We come back to Sherlock Holmes from time to time here on The Hornet. We were impressed with Guy Ritchie’s movie, and also with the modernised TV show with young Benedict Cumberbatch as the millennial version of the great detective.
Not everybody’s cup of tea, of course, the new chaps. They don’t fit with the perceived “classic” Holmes look. Yet flicking through the pages of A Study in Scarlet the other evening, it dawned on The Man from the Hornet that ACD gives us precious little description of our hero save that he is tall with blue eyes and has a chin that “marks the man of determination”.
He certainly never puts pen to paper to inform us: “The great detective, casting violin, pipe and syringe aside, made for the door, pausing only to don his deerstalker hat and Ulsterman cape.”
The look that we have grown to love – essentially a country look in its day – is brought into the picture by the great Sidney Paget, illustrator of the Holmes stories for The Strand magazine.
That the characters of Holmes and Watson continue to be so beloved some 124 years after their creation, is a testimony to the power of ACD’s skill and imagination.
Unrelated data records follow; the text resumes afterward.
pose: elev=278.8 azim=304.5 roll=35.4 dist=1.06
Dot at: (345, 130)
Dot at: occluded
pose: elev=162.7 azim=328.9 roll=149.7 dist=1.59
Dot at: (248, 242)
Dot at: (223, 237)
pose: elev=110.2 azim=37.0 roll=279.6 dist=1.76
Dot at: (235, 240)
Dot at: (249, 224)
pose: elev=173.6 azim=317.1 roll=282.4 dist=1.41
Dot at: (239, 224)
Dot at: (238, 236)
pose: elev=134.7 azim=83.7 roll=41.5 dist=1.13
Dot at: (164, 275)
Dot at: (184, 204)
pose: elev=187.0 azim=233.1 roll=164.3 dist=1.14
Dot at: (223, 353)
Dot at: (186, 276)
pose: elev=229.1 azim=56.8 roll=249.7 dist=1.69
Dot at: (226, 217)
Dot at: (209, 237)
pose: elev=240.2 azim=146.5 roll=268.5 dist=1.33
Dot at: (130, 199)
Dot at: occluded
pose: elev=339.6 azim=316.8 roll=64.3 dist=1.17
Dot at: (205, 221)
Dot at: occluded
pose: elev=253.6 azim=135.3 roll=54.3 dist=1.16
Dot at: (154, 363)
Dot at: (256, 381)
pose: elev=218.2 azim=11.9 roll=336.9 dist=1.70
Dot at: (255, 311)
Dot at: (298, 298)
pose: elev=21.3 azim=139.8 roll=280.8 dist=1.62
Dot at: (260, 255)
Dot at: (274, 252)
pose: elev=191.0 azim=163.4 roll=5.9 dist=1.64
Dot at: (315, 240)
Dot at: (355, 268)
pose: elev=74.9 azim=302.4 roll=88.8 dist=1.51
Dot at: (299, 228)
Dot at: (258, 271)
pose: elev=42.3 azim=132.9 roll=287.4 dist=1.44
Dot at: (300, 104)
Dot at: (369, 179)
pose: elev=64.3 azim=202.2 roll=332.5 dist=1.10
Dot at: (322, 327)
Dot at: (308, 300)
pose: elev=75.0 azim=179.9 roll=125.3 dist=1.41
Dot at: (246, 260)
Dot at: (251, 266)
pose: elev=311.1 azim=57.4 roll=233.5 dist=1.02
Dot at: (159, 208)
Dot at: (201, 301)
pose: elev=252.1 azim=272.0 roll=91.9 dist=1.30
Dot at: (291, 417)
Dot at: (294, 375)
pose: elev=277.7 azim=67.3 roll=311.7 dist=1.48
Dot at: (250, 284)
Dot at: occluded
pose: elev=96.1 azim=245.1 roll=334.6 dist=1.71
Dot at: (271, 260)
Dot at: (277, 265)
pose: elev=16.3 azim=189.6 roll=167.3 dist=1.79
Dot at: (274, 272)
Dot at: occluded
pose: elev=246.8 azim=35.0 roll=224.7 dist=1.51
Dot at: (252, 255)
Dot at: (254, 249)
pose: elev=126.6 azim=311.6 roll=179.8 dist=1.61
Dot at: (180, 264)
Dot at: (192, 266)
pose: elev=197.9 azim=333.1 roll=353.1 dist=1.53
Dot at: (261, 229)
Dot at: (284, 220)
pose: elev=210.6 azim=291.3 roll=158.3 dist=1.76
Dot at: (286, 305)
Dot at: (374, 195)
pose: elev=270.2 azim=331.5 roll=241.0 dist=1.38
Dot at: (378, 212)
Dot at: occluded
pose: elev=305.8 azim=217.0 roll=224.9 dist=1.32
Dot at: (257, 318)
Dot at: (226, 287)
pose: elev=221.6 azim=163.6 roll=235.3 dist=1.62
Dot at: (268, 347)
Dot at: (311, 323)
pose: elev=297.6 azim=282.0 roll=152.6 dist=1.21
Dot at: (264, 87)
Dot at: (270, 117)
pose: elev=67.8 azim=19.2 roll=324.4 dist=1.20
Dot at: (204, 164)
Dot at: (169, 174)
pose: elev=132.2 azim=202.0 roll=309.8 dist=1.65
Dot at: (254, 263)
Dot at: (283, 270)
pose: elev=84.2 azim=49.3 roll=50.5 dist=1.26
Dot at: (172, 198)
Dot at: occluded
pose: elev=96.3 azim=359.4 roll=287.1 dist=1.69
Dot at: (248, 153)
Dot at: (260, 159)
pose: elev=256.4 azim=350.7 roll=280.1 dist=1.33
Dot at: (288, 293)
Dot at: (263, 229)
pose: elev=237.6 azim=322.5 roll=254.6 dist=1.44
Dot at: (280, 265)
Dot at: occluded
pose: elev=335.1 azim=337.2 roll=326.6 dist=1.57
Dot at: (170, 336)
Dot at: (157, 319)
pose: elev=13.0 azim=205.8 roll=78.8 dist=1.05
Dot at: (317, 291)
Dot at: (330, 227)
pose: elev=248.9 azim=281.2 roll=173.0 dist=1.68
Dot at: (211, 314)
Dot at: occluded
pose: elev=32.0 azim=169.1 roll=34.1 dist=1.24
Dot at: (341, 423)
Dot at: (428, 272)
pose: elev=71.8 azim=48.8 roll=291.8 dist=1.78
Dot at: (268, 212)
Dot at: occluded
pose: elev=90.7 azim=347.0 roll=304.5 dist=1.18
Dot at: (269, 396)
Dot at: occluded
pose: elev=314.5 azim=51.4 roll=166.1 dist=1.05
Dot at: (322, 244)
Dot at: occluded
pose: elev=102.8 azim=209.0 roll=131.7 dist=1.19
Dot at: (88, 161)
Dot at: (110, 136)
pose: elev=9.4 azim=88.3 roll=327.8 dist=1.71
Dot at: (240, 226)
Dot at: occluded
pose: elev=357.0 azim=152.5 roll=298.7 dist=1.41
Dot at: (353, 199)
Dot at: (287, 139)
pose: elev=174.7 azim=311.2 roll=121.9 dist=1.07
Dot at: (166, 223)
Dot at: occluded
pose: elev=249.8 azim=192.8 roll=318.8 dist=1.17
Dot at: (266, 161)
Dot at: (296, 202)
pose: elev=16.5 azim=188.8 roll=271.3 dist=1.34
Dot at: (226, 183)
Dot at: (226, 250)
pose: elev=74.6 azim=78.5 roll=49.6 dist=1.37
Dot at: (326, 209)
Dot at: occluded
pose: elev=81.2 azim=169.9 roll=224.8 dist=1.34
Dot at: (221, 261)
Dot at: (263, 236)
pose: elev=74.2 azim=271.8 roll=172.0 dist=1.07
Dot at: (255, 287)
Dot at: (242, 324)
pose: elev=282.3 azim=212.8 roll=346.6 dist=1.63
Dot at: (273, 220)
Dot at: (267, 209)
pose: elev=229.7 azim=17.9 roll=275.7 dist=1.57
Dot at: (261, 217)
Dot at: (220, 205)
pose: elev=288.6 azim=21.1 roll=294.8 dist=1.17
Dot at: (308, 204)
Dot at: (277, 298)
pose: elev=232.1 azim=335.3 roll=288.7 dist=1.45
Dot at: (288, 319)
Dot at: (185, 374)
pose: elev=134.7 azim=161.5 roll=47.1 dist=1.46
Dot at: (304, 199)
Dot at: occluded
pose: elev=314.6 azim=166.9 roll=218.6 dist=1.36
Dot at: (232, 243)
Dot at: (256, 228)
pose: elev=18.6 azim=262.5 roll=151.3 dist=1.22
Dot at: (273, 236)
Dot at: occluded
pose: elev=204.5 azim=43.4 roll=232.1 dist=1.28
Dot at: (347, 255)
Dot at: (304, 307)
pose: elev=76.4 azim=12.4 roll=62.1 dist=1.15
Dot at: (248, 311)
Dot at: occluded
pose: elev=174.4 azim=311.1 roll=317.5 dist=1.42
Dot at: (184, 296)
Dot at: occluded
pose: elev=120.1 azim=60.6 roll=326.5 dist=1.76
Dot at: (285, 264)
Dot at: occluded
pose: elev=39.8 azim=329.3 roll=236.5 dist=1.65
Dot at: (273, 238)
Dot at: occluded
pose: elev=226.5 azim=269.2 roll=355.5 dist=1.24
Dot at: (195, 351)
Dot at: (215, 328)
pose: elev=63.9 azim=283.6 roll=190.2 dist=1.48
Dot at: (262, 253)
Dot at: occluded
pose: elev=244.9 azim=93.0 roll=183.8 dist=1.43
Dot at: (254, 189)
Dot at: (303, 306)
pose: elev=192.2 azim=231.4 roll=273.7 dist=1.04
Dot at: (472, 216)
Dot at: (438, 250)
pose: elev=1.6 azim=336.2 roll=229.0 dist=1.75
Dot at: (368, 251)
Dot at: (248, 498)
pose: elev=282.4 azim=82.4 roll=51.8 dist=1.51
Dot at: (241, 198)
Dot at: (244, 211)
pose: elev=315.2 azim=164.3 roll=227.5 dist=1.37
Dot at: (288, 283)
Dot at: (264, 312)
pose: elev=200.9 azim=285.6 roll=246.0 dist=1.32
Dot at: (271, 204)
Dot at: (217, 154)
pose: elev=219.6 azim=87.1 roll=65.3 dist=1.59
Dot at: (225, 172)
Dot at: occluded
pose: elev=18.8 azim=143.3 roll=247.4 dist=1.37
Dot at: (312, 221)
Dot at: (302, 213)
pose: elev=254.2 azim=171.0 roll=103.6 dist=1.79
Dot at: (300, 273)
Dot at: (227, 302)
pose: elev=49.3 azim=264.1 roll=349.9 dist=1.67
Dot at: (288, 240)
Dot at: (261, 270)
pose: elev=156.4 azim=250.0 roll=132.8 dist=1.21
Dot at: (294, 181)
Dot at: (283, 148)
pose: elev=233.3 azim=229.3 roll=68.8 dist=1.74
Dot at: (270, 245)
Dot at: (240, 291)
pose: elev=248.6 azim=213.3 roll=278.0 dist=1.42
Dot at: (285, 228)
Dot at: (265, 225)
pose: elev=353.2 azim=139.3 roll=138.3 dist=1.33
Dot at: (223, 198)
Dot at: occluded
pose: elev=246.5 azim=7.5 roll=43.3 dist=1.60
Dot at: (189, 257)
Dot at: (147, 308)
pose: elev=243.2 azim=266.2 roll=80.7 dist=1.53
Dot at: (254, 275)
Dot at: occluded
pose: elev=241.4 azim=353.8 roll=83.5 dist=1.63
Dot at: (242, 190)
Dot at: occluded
The look associated with popular fiction’s most-filmed character inspires such devotion that devoted Sherlockians become most overheated if new versions deviate from it in even the smallest detail. That is thanks in part to Mr Paget and his illustrations (such as that above).
But it also suggest that the look is an enduring one: by turns individualistic, practical, eccentric, even fun – but always stylish. And quintessentially English. A look very much of the moment with the current proliferation of the country look in town.